The influence of a preceding LGN ISI on retinal contribution. A, B, Line plot showing the influence of a preceding LGN ISI on retinal spike contribution (red line, low-frequency spikes, subsequent ISI of >4 ms; blue line, high-frequency spikes, subsequent ISI of ≤4 ms). Shaded area indicates SE. C, D, Line plots showing the temporal duration of the influence shown in A and B. Time = 0 is set as the occurrence of the initial spike following the referenced ISI (e.g., time of the cardinal spike in a burst).

Figure 9.

Cardinal burst spikes can be triggered by delayed retinal contribution. A, B, To quantify delayed retinal contribution, LGN spikes were divided into two categories: triggered by the recorded RGC (A) or not triggered by the recorded RGC (B). The window of delayed retinal contribution (gray box) was 0.5–10 ms before the monosynaptic peak. C, D, Delayed retinal contribution plotted as a function of a preceding LGN ISI. E, F, Total retinal contribution for cardinal burst spikes, plotted as a function of a preceding LGN ISI, is defined as classically defined retinal contribution (dashed lines) plus delayed retinal contribution.

Figure 10.

Augmentation of retinal transmission during high-frequency LGN activity.
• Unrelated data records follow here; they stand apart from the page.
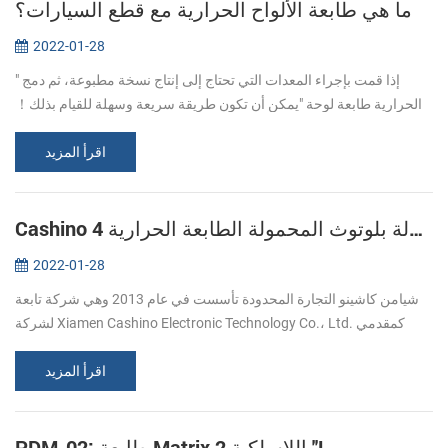
ما هي طابعة الألواح الحرارية مع قطع السيارات؟
2022-01-28
إذا قمت بإجراء المعدات التي تحتاج إلى إنتاج نسخة مطبوعة، ثم دمج "
الحرارية طابعة لوحة "يمكن أن تكون طريقة سريعة وسهلة للقيام بذلك！
ما هي طابعات الألواح؟ طابعات الألواح صغيرة، سهل التنصيب، موثوق بها
اقرأ المزيد
لل...
Cashino 4 بوصة المحمولة بلوتوث المحمولة الطابعة الحرارية
2022-01-28
شيامن كاشينو التجارة المحدودة تأسست في عام 2013 وهي شركة تابعة
لشركة Xiamen Cashino Electronic Technology Co.، Ltd. كمقدمي
لحلول الطباعة المهنية ومتخصصون للغاية في البحث والتطوير والتصنيع
والتسويق است...
اقرأ المزيد
PDM-02: طابعة Matrix اللاسلكية 2 ''!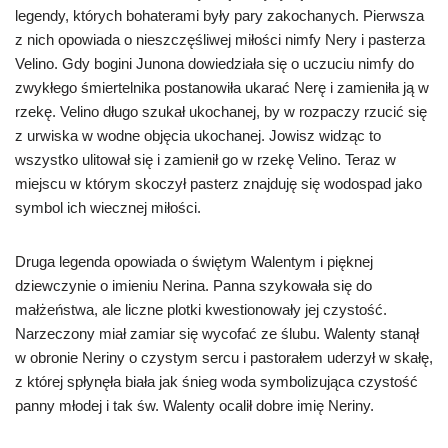
legendy, których bohaterami były pary zakochanych. Pierwsza
z nich opowiada o nieszczęśliwej miłości nimfy Nery i pasterza
Velino. Gdy bogini Junona dowiedziała się o uczuciu nimfy do
zwykłego śmiertelnika postanowiła ukarać Nerę i zamieniła ją w
rzekę. Velino długo szukał ukochanej, by w rozpaczy rzucić się
z urwiska w wodne objęcia ukochanej. Jowisz widząc to
wszystko ulitował się i zamienił go w rzekę Velino. Teraz w
miejscu w którym skoczył pasterz znajduję się wodospad jako
symbol ich wiecznej miłości.
Druga legenda opowiada o świętym Walentym i pięknej
dziewczynie o imieniu Nerina. Panna szykowała się do
małżeństwa, ale liczne plotki kwestionowały jej czystość.
Narzeczony miał zamiar się wycofać ze ślubu. Walenty stanął
w obronie Neriny o czystym sercu i pastorałem uderzył w skałę,
z której spłynęła biała jak śnieg woda symbolizująca czystość
panny młodej i tak św. Walenty ocalił dobre imię Neriny.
A, B, The influence of a preceding LGN ISI on retinal contribution when the data are separated into two categories: cardinal spike was contributed by the recorded RGC (red line), and cardinal spike was not contributed by the recorded RGC (green). Shaded area indicates SE. C, D, Line plots showing retinal augmentation calculated from the data shown in A and B. E, F, Line plot showing standard retinal contribution (blue line), standard retinal contribution plus augmented contribution (orange line), and total retinal contribution augmentation (black line).

Figure 11.

Burst spikes lacking a triggering RGC spike are nonetheless visually evoked. A–E, STRFs calculated from different subsets of spike count-matched LGN spikes: all spikes (A), tonic and burst spikes evoked by the recorded RGC (B, C), and tonic and burst spikes that were not evoked by the recorded RGC (D, E). F, G, Bar graphs showing signal-to-noise ratios for LGN spikes that were either evoked (F) or not evoked (G) by the recorded RGC (red, tonic spikes; blue, burst spikes). Error bars indicate SE.